By BR Haran –
India should not have bowed to the United States’ hectoring at UNHRC and seen through the West’s agenda. Instead of backing empty resolutions New Delhi should address the real concerns of the hapless Tamil minority in Sri Lanka
So, by voting in favour of the resolution brought by US against Sri Lanka at the Geneva session of the UNHRC, after diluting the resolution making it toothless, India thought it had conveyed a message to Sri Lanka that it could not be taken for granted. Having yielded to pressure exerted by the Tamil Nadu political parties and western nations, Prime Minister Manmohan Singh had to practically beg President Rajapaksa to make him accept India’s stance.
India’s position has not served her interests at all. First, wittingly or unwittingly, it has angered a long time friend and pushed it further close to China. Second, it has shocked the Sri Lankan Tamils and earned their displeasure, dissatisfaction and disappointment. Third, it has failed to anticipate facing similar kind of situations in Kashmir and Northeast.
Though the first and the third may sound hypothetical, the second is a serious issue that needs to be addressed immediately. In fact, the decimation of the LTTE had brought great relief to the Island Tamils, who have been suffering for more than three decades because of the civil war. They were also terribly upset and even angry and agitated against the diaspora, for they rightly believed that the LTTE would not have survived as the world’s strongest and most dangerous terrorist organisation, but for the support of diaspora. Having lost their health, wealth and livelihood, they have resigned to the fact that the “Eelam” dream could never be realised, and are just yearning for speedy rehabilitation and reconciliation, so that, they can live in peace coexisting with the Sinhala people accepting Sri Lanka as their sovereign mother nation.
So, in the aftermath of LTTE’s defeat, they looked forward to India for help and support. They wanted India to put pressure on Lanka to speed up the process of rehabilitation. But, the UPA government miserably failed on that account. It neither realised their predicament nor understood their aspirations.

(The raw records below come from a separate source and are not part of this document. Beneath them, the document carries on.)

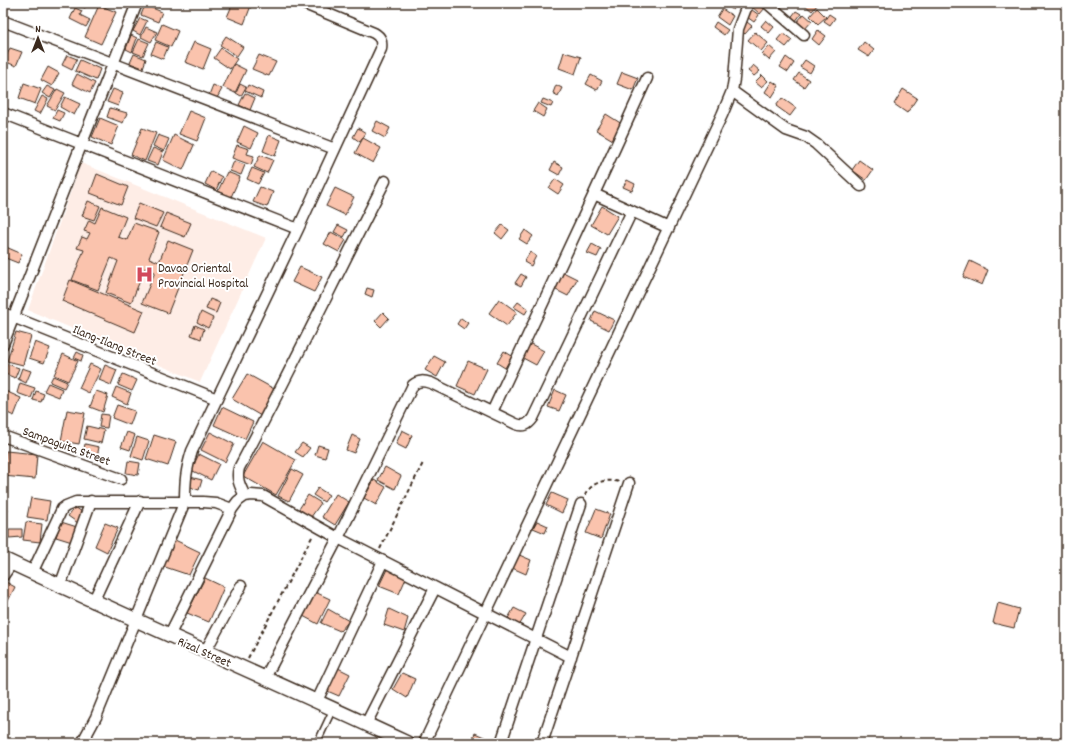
<svg xmlns="http://www.w3.org/2000/svg" width="1069" height="746" viewBox="0 0 1069 746" font-family="Dekko,sans-serif">
  <style>
    .built { fill: #feede6 }
    .building { fill: #fac3ad; stroke: #3b2a1e }
    .lines { fill: none; stroke-linecap: round; stroke-linejoin: round }
    .service-casing { stroke: #3b2a1e; stroke-width: 8 }
    .minor-casing { stroke: #3b2a1e; stroke-width: 13 }
    .tertiary-casing { stroke: #3b2a1e; stroke-width: 16 }
    .path { stroke: #3b2a1e; stroke-width: 2; stroke-dasharray: 4 3; stroke-linecap: butt }
    .service { stroke: #fff; stroke-width: 5 }
    .minor { stroke: #fff; stroke-width: 10 }
    .tertiary { stroke: #fff; stroke-width: 13 }
    .labels { text-anchor: middle; stroke-width: 4; stroke-linejoin: round; paint-order: stroke }
    .poi-label { font-size: 13px; fill: #3b2a1e; stroke: #fff; text-anchor: start }
    .street-label { font-size: 13px; fill: #3b2a1e; stroke: #fff }
  </style>
  <rect width="100%" height="100%" fill="#fff"/>
  <filter id="ink" filterUnits="userSpaceOnUse"><feTurbulence type="fractalNoise" baseFrequency=".025" numOctaves="2"/><feDisplacementMap in="SourceGraphic" scale="8" xChannelSelector="R" yChannelSelector="G"/><feConvolveMatrix kernelMatrix="1 2 1 2 8 2 1 2 1" color-interpolation-filters="sRGB"/></filter>
  <g filter="url(#ink)">
    <path class="built" d="M81,163L266,238L200,382L28,310Z"/>
    <path class="building" d="M80,3H88L85,8L79,5Z
      M233,3H252L244,24L227,17Z
      M727,3H734L736,4L733,10L726,5Z
      M754,3H759L765,8L760,14L751,6Z
      M809,3H817L818,4L812,11L806,6Z
      M99,5L116,12L101,44L85,37Z
      M145,5L162,12L158,22L141,15Z
      M75,8L82,11L80,15L90,20L86,27L70,19Z
      M817,8L826,17L818,24L810,16Z
      M722,9L733,16L728,25L717,17Z
      M752,10L759,15L754,22L747,17Z
      M796,11L801,14L795,22L790,19Z
      M804,14L812,21L804,30L796,23Z
      M829,14L835,18L830,25L824,21Z
      M140,18L147,21L140,35L133,31Z
      M766,20L774,27L769,33L761,26Z
      M716,22L728,30L724,35L713,27Z
      M747,22L752,26L745,34L740,30Z
      M162,24L178,31L171,47L155,40Z
      M146,27L157,32L151,42L141,37Z
      M818,30L826,36L819,45L812,39Z
      M755,32L768,43L761,51L748,40Z
      M783,33L792,40L786,47L777,40Z
      M131,35L137,38L132,52L126,49Z
      M226,36L243,47L237,56L220,45Z
      M139,39L149,43L143,56L133,52Z
      M156,42L168,47L163,59L151,54Z
      M194,42L211,49L203,69L185,62Z
      M864,42L874,50L869,57L858,50Z
      M769,46L776,52L769,60L762,54Z
      M10,48L22,52L16,66L4,61Z
      M221,48L237,59L230,69L214,58Z
      M564,52L581,57L575,74L559,68Z
      M134,54L146,59L143,68L130,63Z
      M67,55L77,59L72,70L62,65Z
      M259,55L276,62L269,76L252,69Z
      M786,57L794,63L788,72L780,67Z
      M80,60L100,69L96,80L75,71Z
      M805,60L814,66L810,73L800,67Z
      M234,64L246,70L235,93L223,87Z
      M753,65L760,71L754,76L748,71Z
      M48,67L59,73L52,86L41,80Z
      M622,72L638,78L633,90L617,84Z
      M799,73L809,80L804,87L794,80Z
      M77,74L95,83L90,93L72,84Z
      M591,75L602,81L597,90L586,84Z
      M762,75L768,81L761,87L755,82Z
      M772,81L779,86L772,97L765,92Z
      M24,83L41,89L35,104L19,98Z
      M240,84L246,87L241,96L236,93Z
      M213,85L222,89L217,98L209,95Z
      M248,85L263,92L261,98L245,91Z
      M556,85L562,88L558,96L553,93Z
      M47,86L55,90L50,98L42,93Z
      M57,89L65,93L55,110L47,106Z
      M113,89L123,93L118,106L107,102Z
      M903,89L917,98L907,113L894,104Z
      M245,93L255,98L250,110L239,105Z
      M42,96L48,99L40,114L34,111Z
      M65,97L80,104L74,115L60,107Z
      M782,98L796,108L790,116L776,106Z
      M543,99L553,103L551,107L541,103Z
      M538,103L547,109L543,117L533,111Z
      M110,108L127,113L123,123L107,117Z
      M57,110L64,113L60,121L53,118Z
      M189,111L206,118L197,141L179,134Z
      M606,114L622,124L613,140L596,130Z
      M100,118L119,126L111,145L92,137Z
      M377,121L390,128L385,138L372,131Z
      M244,126L258,133L251,148L237,142Z
      M142,128L156,133L145,161L131,155Z
      M358,128L366,133L360,142L353,137Z
      M158,135L169,139L164,151L153,146Z
      M174,135L194,145L183,170L163,160Z
      M269,135L281,140L275,156L263,151Z
      M363,138L381,148L373,163L355,153Z
      M237,145L249,149L247,154L254,156L251,165L232,158Z
      M153,148L163,152L158,165L147,161Z
      M260,155L273,160L267,173L254,167Z
      M859,160L873,170L866,180L852,170Z
      M234,161L245,165L241,175L230,171Z
      M554,162L563,167L559,175L550,170Z
      M252,168L264,173L258,184L247,179Z
      M211,171L222,177L216,190L205,184Z
      M227,172L240,177L231,197L218,191Z
      M97,174L128,187L121,205L90,193Z
      M555,179L564,185L558,194L549,188Z
      M627,180L635,184L632,191L623,187Z
      M260,187L273,192L267,207L253,202Z
      M335,188L354,197L345,215L326,206Z
      M88,201L100,206L94,220L82,216Z
      M139,203L163,213L156,227L133,218Z
      M602,206L618,216L607,234L591,225Z
      M102,207L126,217L118,237L127,240L134,223L159,232L149,258L159,262L168,240L193,250L168,313L142,303L155,272L145,268L131,303L106,293L118,261L111,258L98,290L72,280L84,250L77,248L82,237L87,239L90,233L84,231L89,220L95,223Z
      M166,213L191,223L185,237L160,227Z
      M338,225L348,230L344,237L334,232Z
      M502,225L509,230L502,239L495,233Z
      M525,230L533,236L527,244L519,239Z
      M331,232L346,240L339,252L324,244Z
      M592,244L601,249L597,257L587,253Z
      M6,247L22,254L18,263L3,257Z
      M530,252L536,256L531,266L524,262Z
      M970,261L988,270L982,285L963,277Z
      M300,267L322,277L314,292L292,282Z
      M563,272L577,279L568,296L554,289Z
      M521,274L526,277L521,286L515,283Z
      M70,280L144,311L135,332L62,301Z
      M367,288L374,290L372,297L365,294Z
      M210,299L220,303L216,313L206,309Z
      M499,299L517,312L507,326L489,313Z
      M518,302L528,309L525,314L514,307Z
      M595,311L614,320L609,330L591,321Z
      M201,312L213,318L208,328L197,322Z
      M383,312L389,318L381,327L375,321Z
      M461,318L468,323L464,329L457,324Z
      M195,325L204,329L201,339L191,335Z
      M16,332L31,336L23,365L7,361Z
      M35,342L50,348L44,363L29,358Z
      M529,343L544,351L536,365L521,357Z
      M504,351L512,356L505,368L497,363Z
      M77,352L83,355L81,361L74,358Z
      M63,354L78,361L68,381L54,375Z
      M434,356L445,362L437,377L425,370Z
      M468,361L487,369L475,394L457,386Z
      M7,364L19,368L15,378L3,373Z
      M90,364L101,369L89,393L79,388Z
      M105,365L117,370L111,385L99,380Z
      M22,368L31,371L26,383L18,379Z
      M123,374L137,380L132,391L118,385Z
      M247,374L276,390L261,416L232,399Z
      M53,376L67,382L64,388L50,382Z
      M20,383L35,388L31,398L17,393Z
      M48,383L62,389L59,397L44,391Z
      M116,387L131,393L127,404L112,397Z
      M3,390L21,398L14,416L3,411Z
      M555,390L566,395L559,411L548,407Z
      M36,391L44,394L41,402L33,400Z
      M96,391L108,395L103,412L90,407Z
      M117,405L135,411L130,425L112,418Z
      M222,407L253,422L245,439L214,425Z
      M67,410L85,413L79,444L61,441Z
      M101,414L109,415L107,428L99,427Z
      M87,426L104,430L101,443L84,439Z
      M402,430L412,435L406,449L396,444Z
      M127,432L135,435L130,450L121,447Z
      M210,432L234,444L225,462L201,450Z
      M154,435L176,442L168,466L146,459Z
      M352,435L360,439L354,453L346,450Z
      M137,437L149,441L143,460L131,456Z
      M263,441L296,460L276,495L243,476Z
      M302,443L310,448L303,457L295,452Z
      M85,444L99,447L97,457L83,453Z
      M318,445L328,448L325,458L315,455Z
      M6,451L37,454L35,479L3,476Z
      M199,454L219,464L211,480L191,470Z
      M128,461L140,463L138,475L126,473Z
      M385,467L401,476L395,489L378,480Z
      M292,469L303,475L289,501L278,496Z
      M190,477L202,480L199,490L187,486Z
      M374,480L386,487L376,505L364,498Z
      M318,488L329,495L324,502L313,495Z
      M552,493L568,500L562,513L546,505Z
      M336,494L349,502L335,525L322,517Z
      M308,495L321,503L311,517L299,509Z
      M31,498L50,501L47,520L27,517Z
      M75,507L85,514L78,523L68,516Z
      M3,508L8,509L5,519H3Z
      M596,509L610,514L601,539L586,533Z
      M537,521L548,526L545,533L533,528Z
      M26,522L42,524L40,542L23,540Z
      M61,522L77,527L72,542L56,537Z
      M105,523L118,528L107,552L95,546Z
      M9,529H22V537L9,538Z
      M175,540L200,552L189,575L162,566Z
      M517,554L531,560L526,574L510,567Z
      M388,567L407,576L399,594L379,586Z
      M205,578L224,587L209,622L187,613Z
      M4,581L15,587L4,609H3Z
      M315,592L330,599L318,624L303,616Z
      M998,603L1019,609L1014,628L993,623Z
      M514,608L526,614L519,626L507,620Z
      M328,609L349,621L340,631L321,623Z
      M389,609L408,618L404,632L384,625Z
      M336,667L350,674L339,696L325,690Z
      M402,673L415,679L407,698L393,689Z
      M475,733L491,740L490,743H471Z"/>
    <g class="lines">
      <defs>
        <path id="service" d="M317,743L333,709"/>
        <path id="minor" d="M767,3L804,35
          M3,21L335,149
          M732,91L786,130L806,137L816,144L861,186
          M3,113L298,229
          M594,194L669,228
          M3,313L217,399
          M3,344L137,3
          M492,412L594,194L647,78
          M3,436L121,479
          M245,496C240,486 236,479 239,468C290,373 336,276 385,181
          M32,573L62,509L66,506L76,502H203L216,503L232,509
          M3,576L12,563
          M60,586L91,501
          M93,602L140,501
          M169,636L232,509L238,501L245,496L251,495L263,496L338,538L571,657
          M205,652L241,586
          M265,678L338,538L413,385C419,380 424,381 431,383L516,424C524,427 528,425 533,418L632,211
          M317,701L383,561
          M366,724L435,588
          M82,743L96,717L185,501C185,481 186,470 192,451L298,229L381,49C382,41 381,37 374,33L302,3
          M424,743L722,115L732,91L734,79L738,29L748,3
          M501,743L581,504
          M542,743L629,483"/>
        <path id="tertiary" d="M3,559C137,622 273,680 407,743"/>
      </defs>
      <use href="#service" class="service-casing"/>
      <use href="#minor" class="minor-casing"/>
      <use href="#tertiary" class="tertiary-casing"/>
      <path class="path" d="M585,495C593,481 605,479 620,482
        M380,549L423,463
        M248,658L313,535"/>
      <use href="#service" class="service"/>
      <use href="#minor" class="minor"/>
      <use href="#tertiary" class="tertiary"/>
    </g>
  </g>
  <defs>
    <symbol id="hospital-bare" viewBox="-9 -9 18 18"><path d="M-5-5h3v3.5h4V-5h3V5h-3V1.5h-4V5h-3Z" fill="#d1495b" stroke="#fff" stroke-width="2.5" paint-order="stroke"/></symbol>
  </defs>
  <g fill-rule="evenodd">
    <use href="#hospital-bare" x="132" y="262" width="25" height="25"/>
  </g>
  <g class="labels">
    <g class="poi-label">
      <text x="158" y="272">Davao Oriental<tspan x="158" dy="15">Provincial Hospital</tspan></text>
    </g>
    <g class="street-label">
      <text transform="translate(115 344) rotate(22)" y="5">Ilang-Ilang Street</text>
      <text transform="translate(67 445) rotate(20)" y="5">Sampaguita Street</text>
      <text transform="translate(205 651) rotate(24)" y="5">Rizal Street</text>
    </g>
  </g>
  <rect width="1069" height="746" fill="none" stroke="#fff" stroke-width="16"/>
  <rect x="8" y="8" width="1053" height="730" fill="none" stroke="#3b2a1e" stroke-width="1.5" filter="url(#ink)"/>
  <g transform="translate(38 38)" stroke="#ffffff" stroke-width="3" paint-order="stroke">
  <path d="M0-3L7 15L0 10L-7 15Z" fill="#3b2a1e"/>
  <text y="-6" font-size="11" font-weight="bold" text-anchor="middle" fill="#3b2a1e">N</text>
  </g>
</svg>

Rajapaksa on the other hand, was emboldened by the lethargy and indifference shown by the UPA government in Delhi and the DMK regime in Chennai. He conveniently forgot his commitment and started settling Sinhalese people in the northern part with the idea of avoiding the resurgence of any Tamil dominated area.
Rajapaksa seems to have a soft corner for the Church and Christian NGOs even while exhibiting Sinhala chauvinism through some of his activities. The Sri Lankan polity has always been under Christian domination starting from the times of Solomon West Ridgeway Dias Bandaranaike and Samuel James Velupillai Selvanayakam to the present times of Percy Mahinda Rajapaksa, whose spouse is a Christian. Many officers in his government including district collectors in the Hindu majority northern area are Christians.
In this kind of a scenario, fortunately for the Sri Lankan Tamils, the various Hindu organisations delivered where the Indian government failed. Ramakrishna Mutt, Chinmaya Mission, Seva Barathi and many other Hindu
organisations sympathised with the Tamils and tried their best to provide succor to them. As they have been moving close with the Lankan Tamils for years serving their cause, they clearly understood their feelings and aspirations, which were reflected in the press statement issued by RSS just before the Geneva Convention.
India, which stands isolated from Asia in the aftermath of supporting the resolution brought by the United States against the island nation, must remember three important things which happened recently. One, how the West planned and executed the separation of East Timor from Indonesia and made it a Christian Nation; Two, the total Christianisation of South Korea, and, lastly, the rapid Christianisation of Hindu Nepal, which became “secular” with the advent of the Maoist rule.
The diaspora, for its part, has not learnt its lessons and continues to peddle its separatist tendencies totally against the wishes of Lankan Tamils. A separate Tamil Eelam will go the East Timor way and may have repercussions in Tamil Nadu too, which will be bad for India.